Available records:
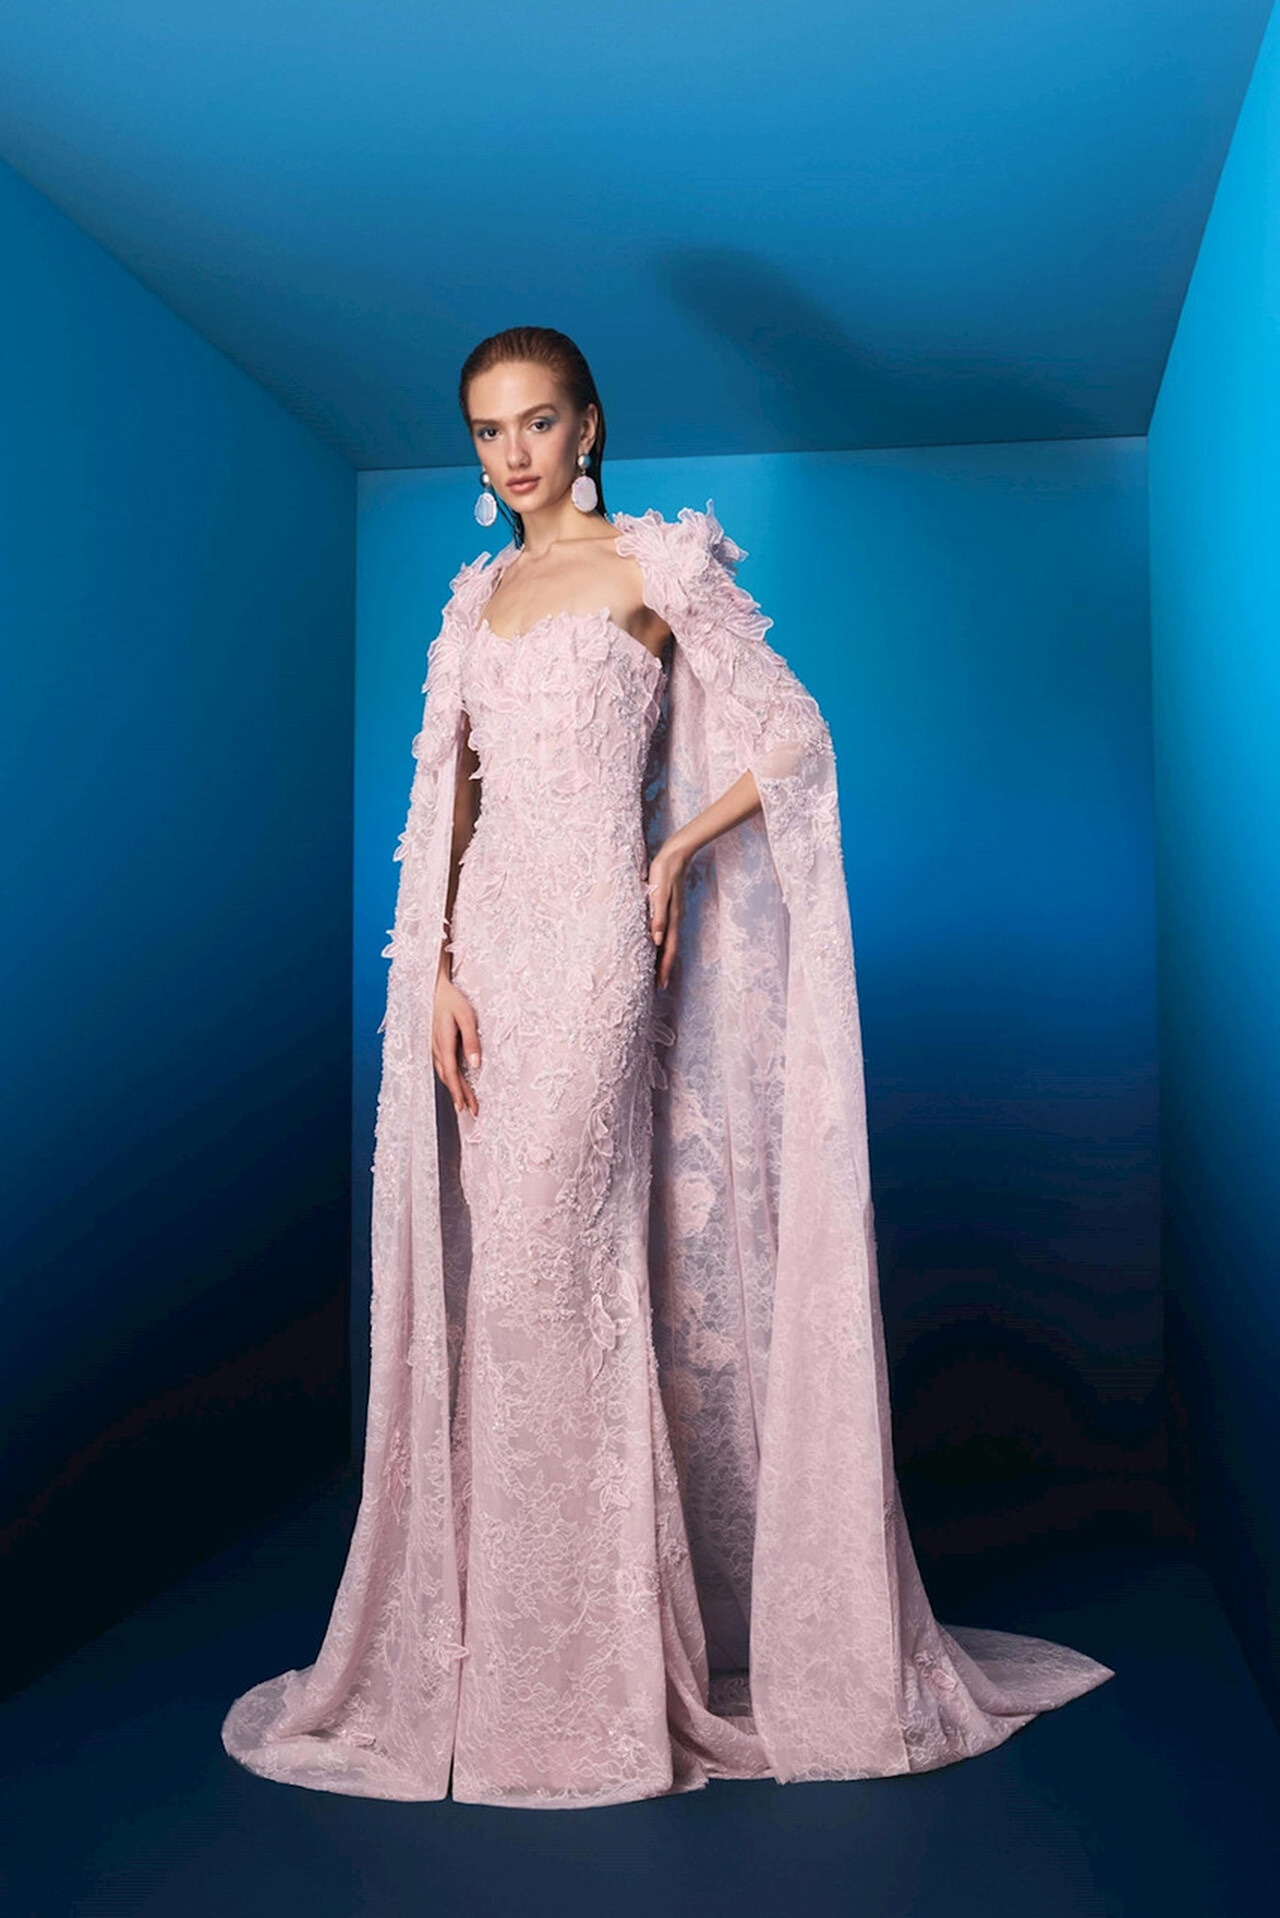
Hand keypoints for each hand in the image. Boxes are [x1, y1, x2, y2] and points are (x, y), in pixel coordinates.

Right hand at [432, 974, 480, 1115]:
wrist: (435, 988)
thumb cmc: (453, 1001)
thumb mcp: (466, 1017)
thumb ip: (471, 1040)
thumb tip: (475, 1064)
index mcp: (444, 1044)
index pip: (452, 1074)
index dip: (459, 1092)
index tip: (466, 1107)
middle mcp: (437, 1049)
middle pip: (448, 1078)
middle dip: (459, 1096)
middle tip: (470, 1111)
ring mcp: (435, 1047)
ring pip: (444, 1073)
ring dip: (455, 1089)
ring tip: (464, 1103)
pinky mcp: (437, 1044)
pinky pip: (443, 1066)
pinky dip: (450, 1078)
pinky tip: (456, 1083)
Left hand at [647, 841, 688, 990]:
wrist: (676, 854)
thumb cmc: (664, 872)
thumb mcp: (658, 894)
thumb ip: (658, 916)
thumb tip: (658, 940)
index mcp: (672, 918)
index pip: (669, 950)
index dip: (665, 968)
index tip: (661, 985)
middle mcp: (675, 919)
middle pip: (671, 949)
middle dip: (665, 968)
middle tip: (660, 985)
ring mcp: (675, 914)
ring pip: (670, 941)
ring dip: (665, 958)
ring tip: (659, 971)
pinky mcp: (671, 907)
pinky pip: (668, 931)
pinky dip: (664, 943)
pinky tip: (659, 944)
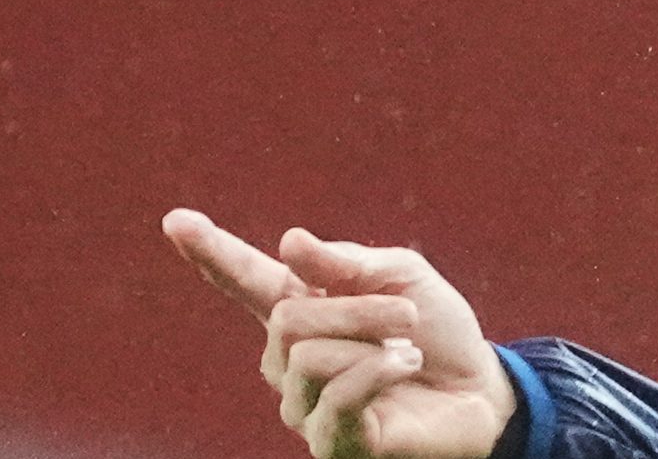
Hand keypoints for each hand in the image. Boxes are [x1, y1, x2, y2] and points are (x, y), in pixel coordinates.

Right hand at [161, 208, 517, 457]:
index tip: (175, 220)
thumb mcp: (400, 277)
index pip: (245, 280)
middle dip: (356, 309)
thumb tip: (289, 242)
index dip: (211, 251)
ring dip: (373, 340)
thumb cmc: (436, 331)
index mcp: (301, 309)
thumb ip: (345, 263)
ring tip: (409, 348)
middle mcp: (289, 361)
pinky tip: (405, 366)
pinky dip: (378, 371)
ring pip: (308, 358)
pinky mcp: (332, 445)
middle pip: (288, 319)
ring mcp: (305, 407)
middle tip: (406, 314)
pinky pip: (335, 398)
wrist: (482, 390)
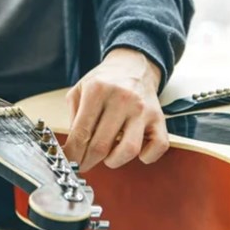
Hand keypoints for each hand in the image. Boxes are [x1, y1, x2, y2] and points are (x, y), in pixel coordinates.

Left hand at [63, 48, 168, 172]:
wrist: (133, 65)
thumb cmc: (104, 81)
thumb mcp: (80, 89)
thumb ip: (74, 117)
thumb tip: (72, 148)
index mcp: (97, 90)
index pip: (81, 133)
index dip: (73, 154)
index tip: (70, 162)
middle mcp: (122, 99)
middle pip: (101, 146)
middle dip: (88, 161)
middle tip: (84, 164)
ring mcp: (142, 109)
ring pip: (129, 150)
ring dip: (114, 161)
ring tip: (108, 157)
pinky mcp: (159, 117)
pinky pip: (158, 146)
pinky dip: (147, 156)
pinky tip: (136, 151)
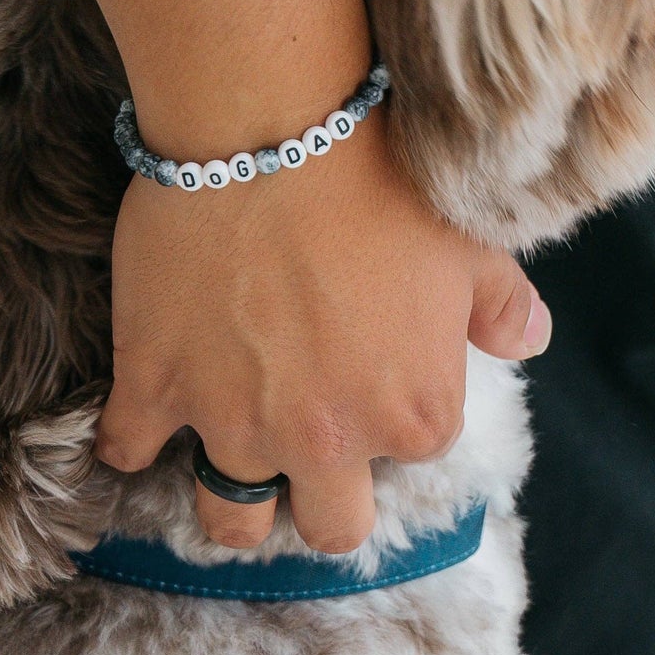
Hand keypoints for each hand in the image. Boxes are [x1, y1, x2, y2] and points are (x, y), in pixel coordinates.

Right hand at [95, 109, 551, 551]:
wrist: (271, 127)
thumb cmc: (381, 178)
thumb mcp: (469, 244)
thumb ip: (503, 306)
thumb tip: (528, 340)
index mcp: (412, 415)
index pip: (414, 453)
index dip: (392, 413)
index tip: (370, 378)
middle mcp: (326, 440)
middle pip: (330, 527)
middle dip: (321, 499)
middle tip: (304, 446)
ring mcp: (233, 422)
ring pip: (232, 521)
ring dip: (235, 499)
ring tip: (231, 453)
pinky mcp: (155, 386)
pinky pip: (126, 449)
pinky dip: (130, 439)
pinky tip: (141, 416)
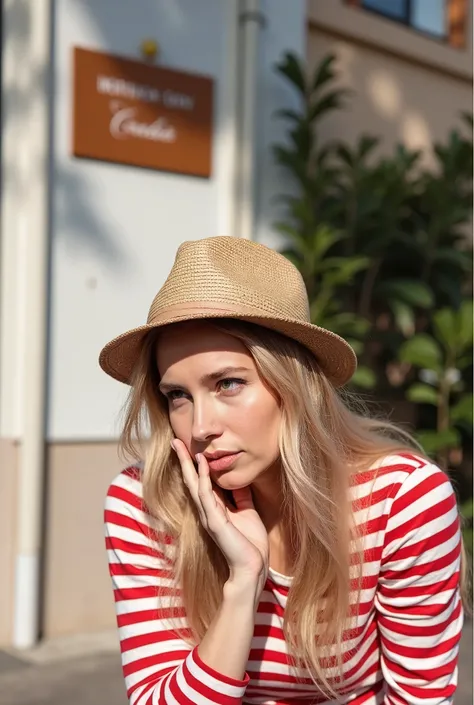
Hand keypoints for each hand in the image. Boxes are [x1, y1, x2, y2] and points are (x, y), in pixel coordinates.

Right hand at [172, 439, 268, 592]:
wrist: (251, 567)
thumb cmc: (250, 543)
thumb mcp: (247, 512)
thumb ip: (241, 496)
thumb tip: (240, 479)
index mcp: (214, 508)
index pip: (201, 481)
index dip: (195, 464)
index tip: (189, 446)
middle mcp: (207, 510)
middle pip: (192, 480)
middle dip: (183, 460)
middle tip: (175, 441)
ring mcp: (209, 516)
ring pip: (194, 484)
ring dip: (188, 464)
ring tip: (181, 446)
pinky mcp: (215, 522)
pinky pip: (207, 495)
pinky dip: (204, 478)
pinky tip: (202, 464)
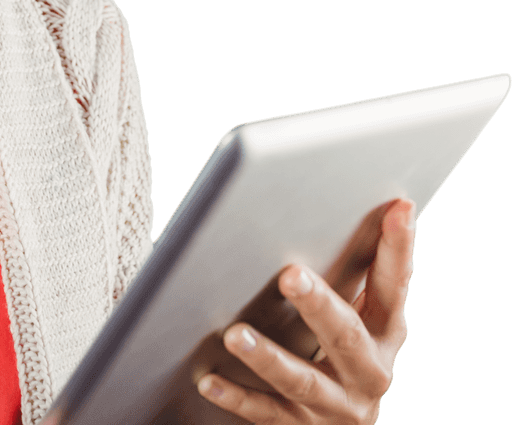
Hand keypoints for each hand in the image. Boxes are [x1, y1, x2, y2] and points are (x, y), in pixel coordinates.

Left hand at [196, 199, 415, 423]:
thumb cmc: (341, 351)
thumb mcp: (359, 317)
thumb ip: (351, 274)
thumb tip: (335, 205)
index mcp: (385, 333)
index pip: (394, 286)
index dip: (398, 249)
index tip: (399, 207)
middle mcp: (370, 373)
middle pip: (346, 336)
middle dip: (319, 305)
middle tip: (290, 274)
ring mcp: (338, 407)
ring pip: (302, 380)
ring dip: (268, 357)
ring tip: (234, 334)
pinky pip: (266, 413)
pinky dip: (236, 396)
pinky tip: (208, 379)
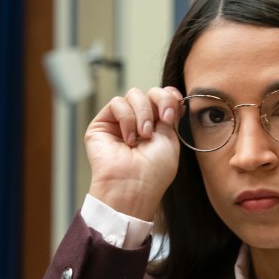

What is expected:
Across the data above, how many lines contain "wrist"? Reply with a bare number.

Output below:
6